Default to PostgreSQL for new stateful services
- Status: proposed
- Deciders: <team or role>
- Technical story: <issue link> · Date: <YYYY-MM-DD>
Context and Problem Statement
We operate two supported relational engines with duplicated operational cost. New services pick databases ad hoc, which fragments runbooks, onboarding, and on-call. We need a default that matches where we already have depth (PostgreSQL) without forcing unowned migrations from MySQL.
Decision Drivers
- Reduce duplicated SRE and platform surface
- One obvious default in templates and sample repos
- Honest exceptions where legacy or certification blocks PostgreSQL
Considered Options
- Status quo (split defaults) — lowest migration risk; highest long-term toil and unclear ownership of “which engine here”.

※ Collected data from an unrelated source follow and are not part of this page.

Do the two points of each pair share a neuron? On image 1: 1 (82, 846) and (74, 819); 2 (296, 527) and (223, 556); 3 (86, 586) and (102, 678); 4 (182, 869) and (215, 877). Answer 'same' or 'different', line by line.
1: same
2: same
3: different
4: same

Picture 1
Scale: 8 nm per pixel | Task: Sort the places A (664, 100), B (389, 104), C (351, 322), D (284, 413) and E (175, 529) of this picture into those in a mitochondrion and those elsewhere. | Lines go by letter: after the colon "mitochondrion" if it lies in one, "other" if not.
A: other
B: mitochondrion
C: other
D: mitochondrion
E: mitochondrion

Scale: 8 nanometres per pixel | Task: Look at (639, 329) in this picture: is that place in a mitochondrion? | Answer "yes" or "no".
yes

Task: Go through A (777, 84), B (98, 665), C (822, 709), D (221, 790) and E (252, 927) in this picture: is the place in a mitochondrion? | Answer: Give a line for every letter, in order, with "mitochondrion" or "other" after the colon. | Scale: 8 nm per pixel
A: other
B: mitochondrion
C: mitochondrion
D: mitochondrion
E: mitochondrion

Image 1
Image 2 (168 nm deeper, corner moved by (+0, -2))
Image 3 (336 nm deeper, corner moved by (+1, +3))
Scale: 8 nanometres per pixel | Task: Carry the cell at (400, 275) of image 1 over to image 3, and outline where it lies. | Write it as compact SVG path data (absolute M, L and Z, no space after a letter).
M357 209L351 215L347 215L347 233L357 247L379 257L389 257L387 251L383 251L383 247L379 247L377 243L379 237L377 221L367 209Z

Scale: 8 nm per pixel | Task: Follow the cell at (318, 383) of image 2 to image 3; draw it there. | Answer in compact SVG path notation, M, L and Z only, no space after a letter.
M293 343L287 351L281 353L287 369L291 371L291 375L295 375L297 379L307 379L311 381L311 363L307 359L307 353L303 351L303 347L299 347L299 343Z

- Force PostgreSQL everywhere — rejected: would drive unowned migrations and break vendor-certified MySQL workloads.
Decision Outcome
Chose PostgreSQL 15+ as the default for new stateful services after 2026-05-01, with an explicit, reviewed opt-out path. Existing MySQL services stay until an owned migration is proposed.
Consequences
- Greenfield work converges on one engine for provisioning, testing, and docs
- Opt-out ADRs and vendor exceptions remain first-class, not a hack
- MySQL expertise remains needed for a long tail of services
Pros and Cons of the Options (summary)
PostgreSQL default wins on operability and existing team skill in-house. MySQL is still valid where constraints are real; the cost is ongoing dual support until legacy shrinks.
Confirmation
Platform council + SRE; recorded in this ADR and linked from internal templates.